*Work to do:* Write the next part of the first-person account of life at a marijuana-growing camp in Maine, starting right after its last sentence.

--- Selected passage ---

But this ain’t Rome. It’s some bizarre deadhead Mainer paradise or purgatory, I’m not sure which – the kind of place that is one step away from heaven and one step away from hell and that leans a little to the left or the right most days. It’s the kind of place that could be considered active proof that time does not exist. A place where visitors often see VISITORS, where the dogs outnumber the humans and where you are guaranteed to be in the sights of someone’s rifle – their beer setting on the roof of the bus beside them – at least every other day.

Towering over it all like a block of granite is Boone. Inscrutable, immovable, iconoclastic – Boone grew up in the projects of Baltimore learning to sleep through the gunshots and hustle his way through life. Throw in an early love for The Grateful Dead and countless spring, summer, fall and winter tours and he has accumulated nearly as much respect from Hells Angels and Deadheads alike as warrants from the five-oh. After nearly 20 years of flying signs and slinging sheets he found himself in a position to take over 57 acres of wilderness, and without hesitation zig zagged his way to our country’s uppermost eastern peninsula, taking care to avoid those states in which he is legally less than welcome. 

So here we are, a sausage fest of misfits and miscreants, hiding from the noonday sun in the sliver of shade provided by the buses and chasing 151 with white claw and bubble hash. There are no women to speak of, at least not yet, though Boone assures me this will change once the plants begin to flower, so we make cow-shit tea, top the plants, cut stakes and carry water forever with the stench of manly body odor and the pleasant aroma of fresh marijuana coming from the garden. 

The average day starts around 6:30 with a long walk to the outhouse.  From there it’s time to water or shake the plants, making sure the leaves are dry and checking each for rot, bugs, or other defects. By 8 we are congregating at the buses cursing the rising sun and eating bacon and eggs cooked over an open fire. 

Captain Unholy’s Culinary Creations

How long we tarry there is dependent on any number of factors including weather, the level of hangover from the night before and even just the whims of the day. There is no end to the work that is left to do, so the best plan is just to do as much as you can and leave the anxiety to the chittering chipmunks.

There are trips to be made into town for gas or booze or groceries or lime for the shitter. There is water to fill down at the well and carry to the campsite and satellite gardens. There are weeds to pull, machines to fix, trails to build, firewood to chop, babies to transplant, animals to care for and legwork to be done to make sure the product finds a home and completes the cycle from cash-crop to currency.  

By the heat of the day everyone is already exhausted, so one person is left behind, rifle in hand to guard the property, while the rest of the camp goes swimming and fishing. Guard duty is something we take very seriously, and with good reason. While concern about “Ze Federalis” is not nearly as high as it would be at a similar outfit on the west coast the truth is that for what the east coast lacks in federal law enforcement it more than makes up for in meth-heads, tweekers, rippers and pirates.

--- Excerpted records ---

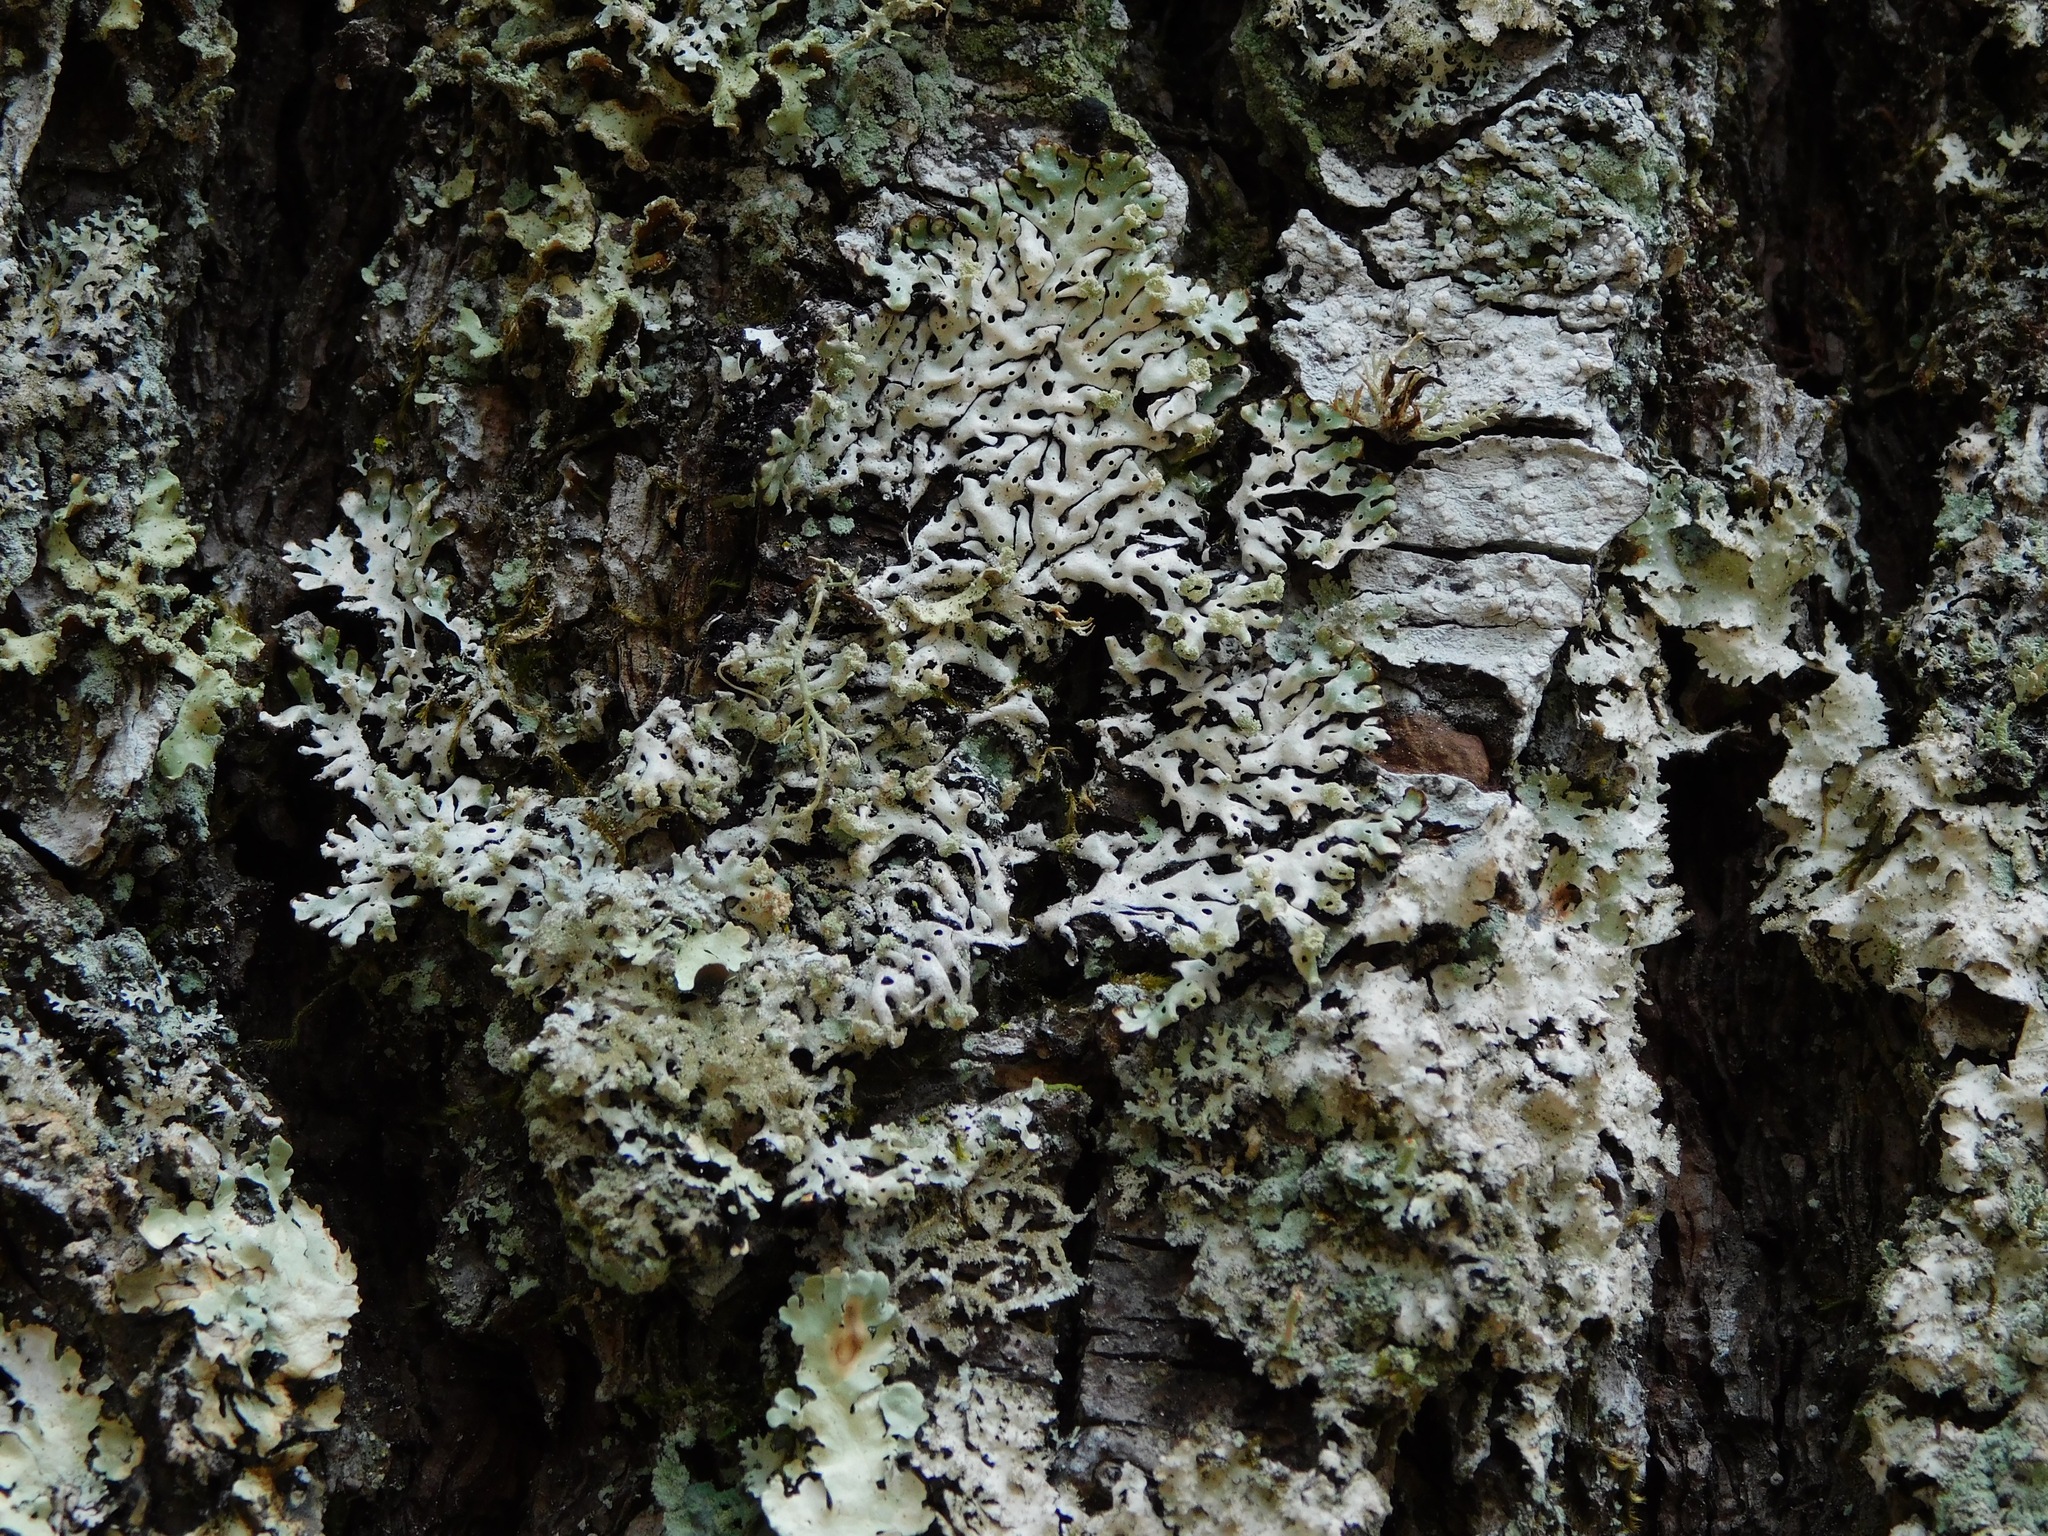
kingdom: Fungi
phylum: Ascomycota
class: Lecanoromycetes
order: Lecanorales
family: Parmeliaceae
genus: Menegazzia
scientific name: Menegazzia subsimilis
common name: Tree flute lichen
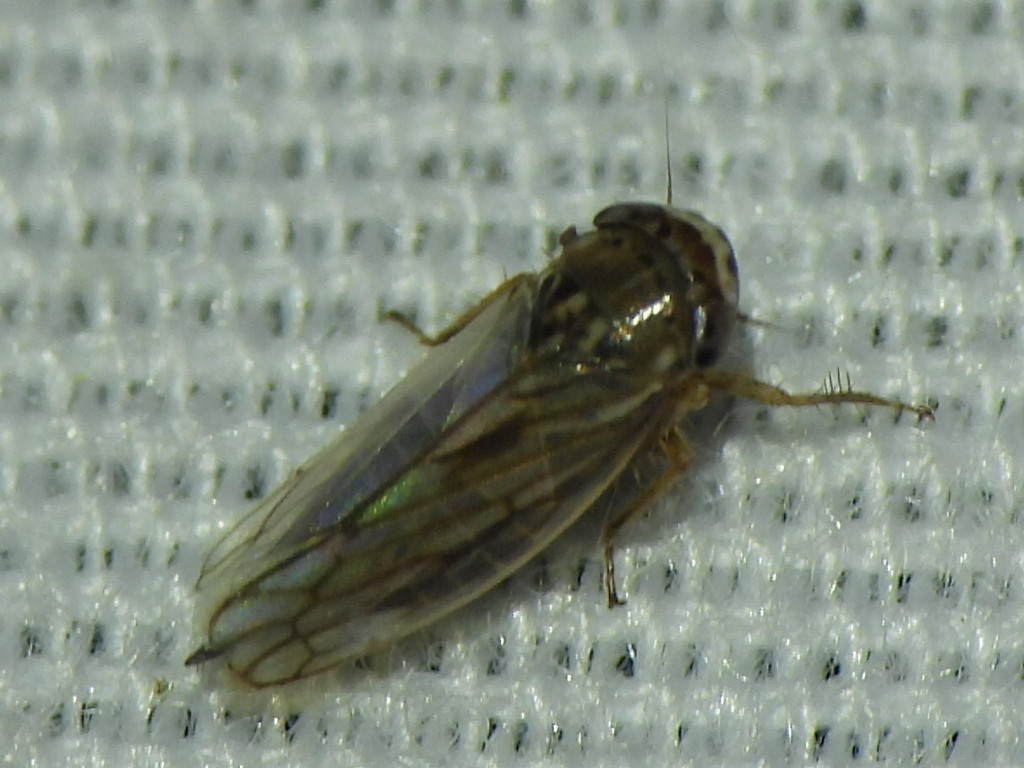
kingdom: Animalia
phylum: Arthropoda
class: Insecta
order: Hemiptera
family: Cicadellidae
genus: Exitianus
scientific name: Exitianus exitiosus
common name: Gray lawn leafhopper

---
--- Excerpted records ---

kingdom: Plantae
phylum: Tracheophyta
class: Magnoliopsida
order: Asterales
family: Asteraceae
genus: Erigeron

---
--- Excerpted records ---

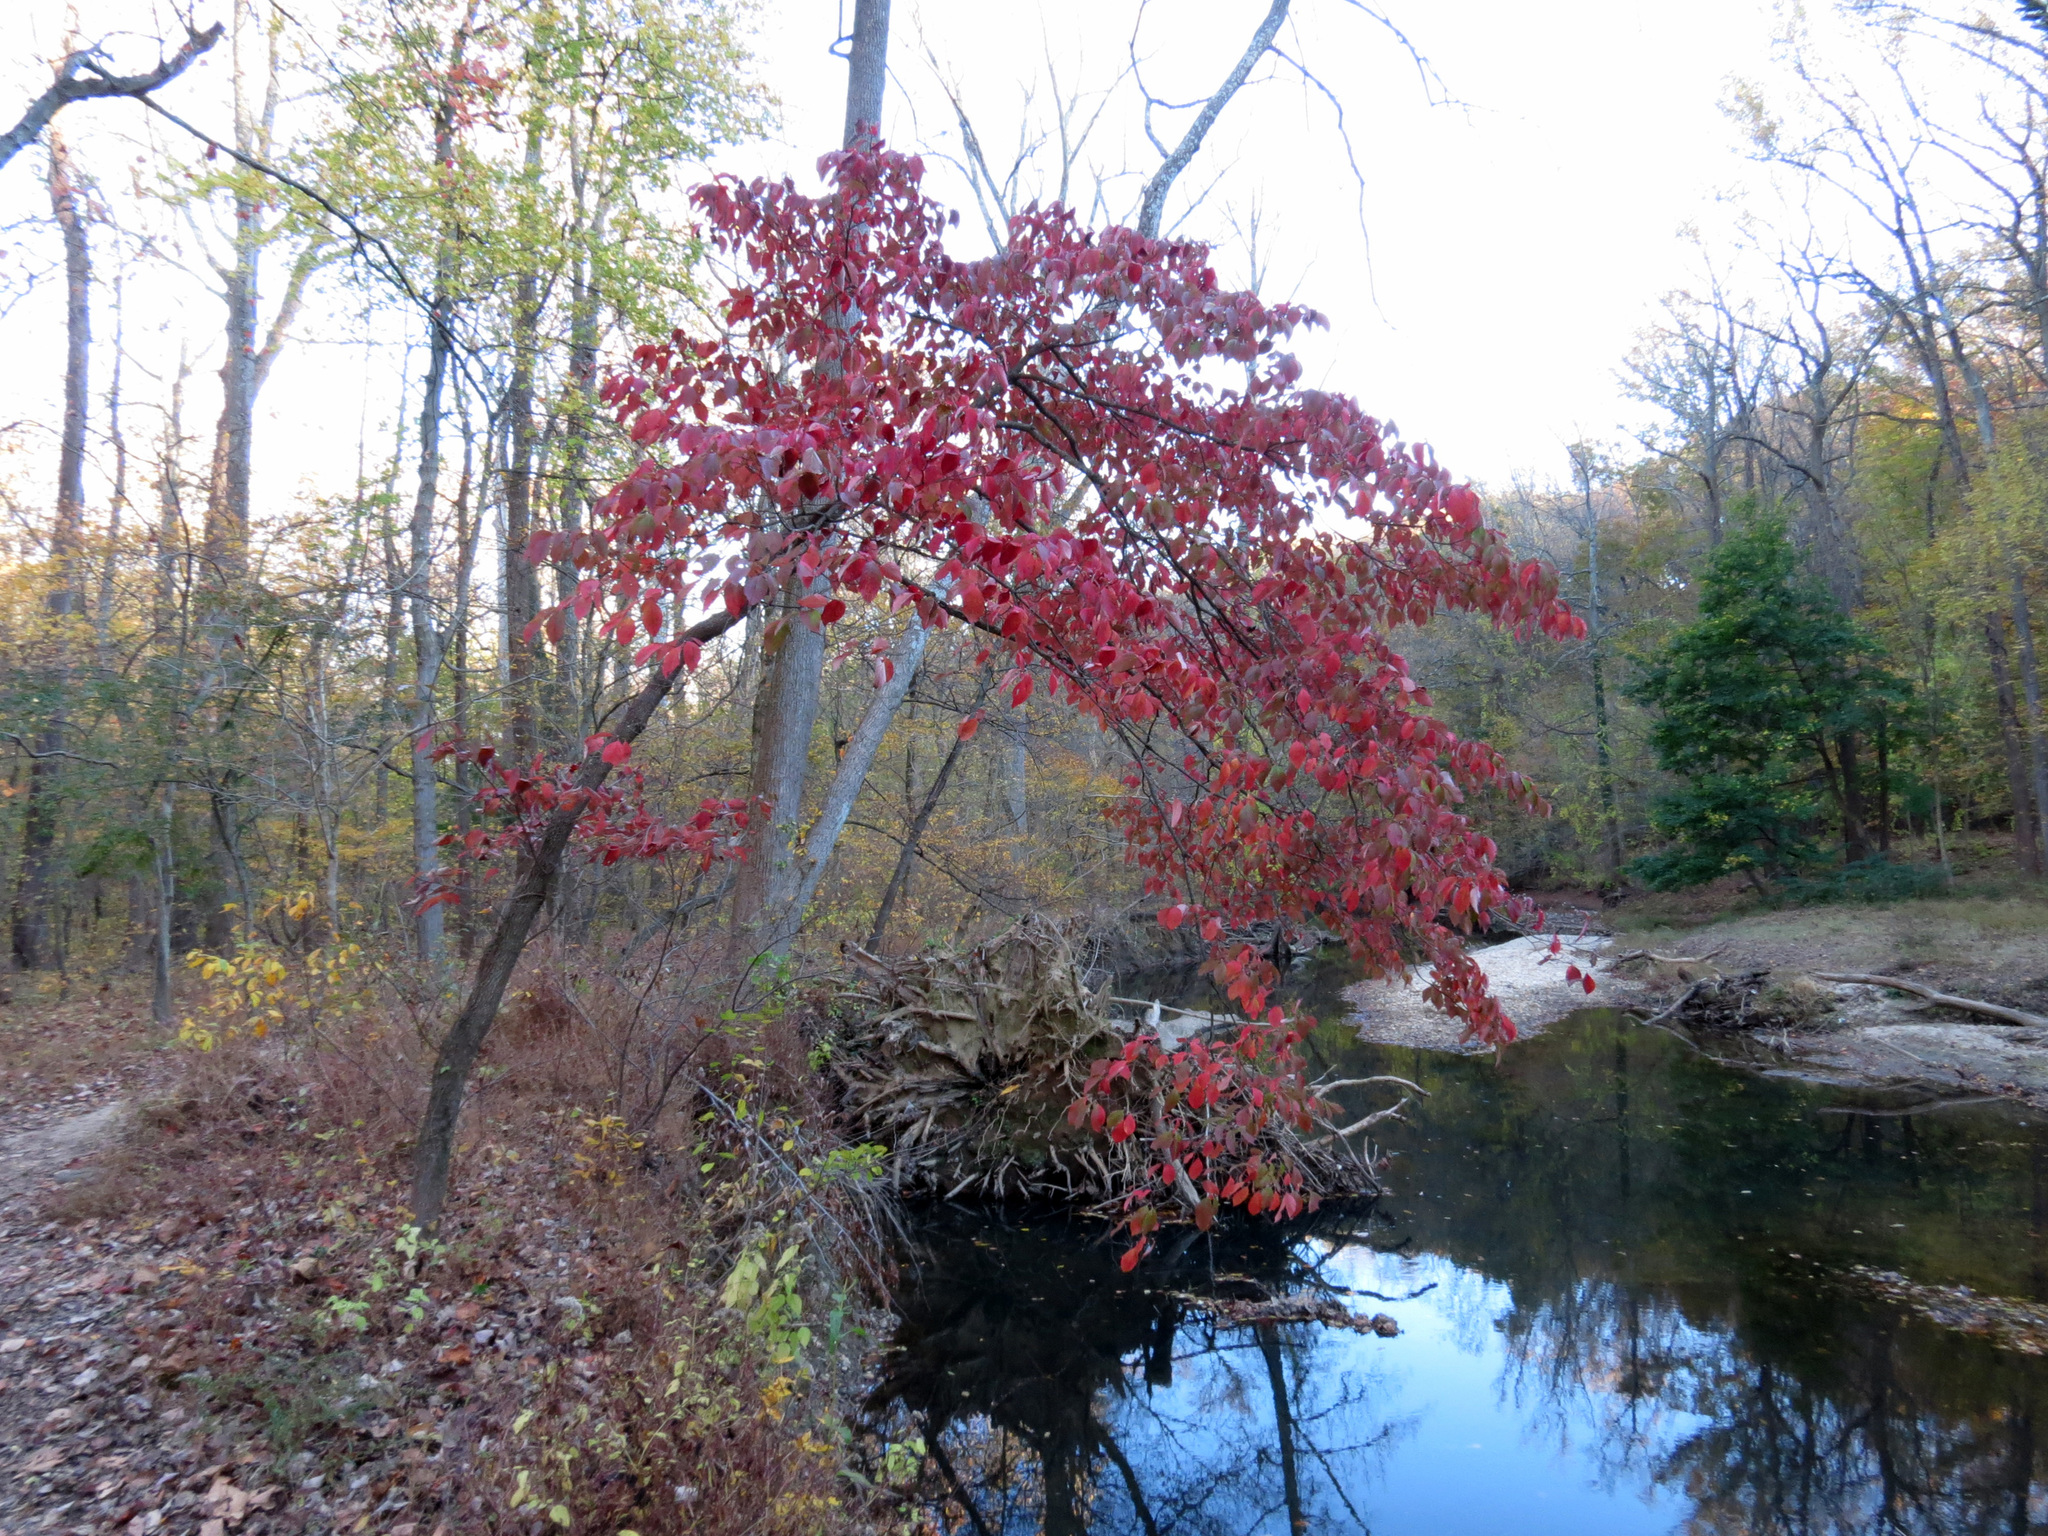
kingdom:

---

*Reply:*
The population density of the right coast, even in a place like Maine, makes it a hotbed for theft. It’s just a short couple of hours from Massachusets to just about any farm in middle Maine, and there are plenty of would-be gangsters looking to make a quick buck. So, baking in the sun I take my turn atop The Other One (a second GMC bus) in an easy chair that has been hoisted up there specifically for this purpose. I lay the 38 Special in my lap, the 30-30 across the arms, and stand the 17 shot repeating 22 long rifle beside me. 

Boone and Caleb on the Roof of The Other One

A man looking to take information for the census drives up the road, sees me in full regalia, and decides that perhaps this house doesn’t really need to be counted. As I watch him back slowly down the collection of ruts and tree stumps that we like to call a driveway, I gander at the skyline. Every fucking tree that could be logged in this state has been, so the woods are a collection of young, slender birch, maple, and fir trees. The rolling hills and sandy soil remind me of the Upper Peninsula, the sunrises and sunsets last for hours.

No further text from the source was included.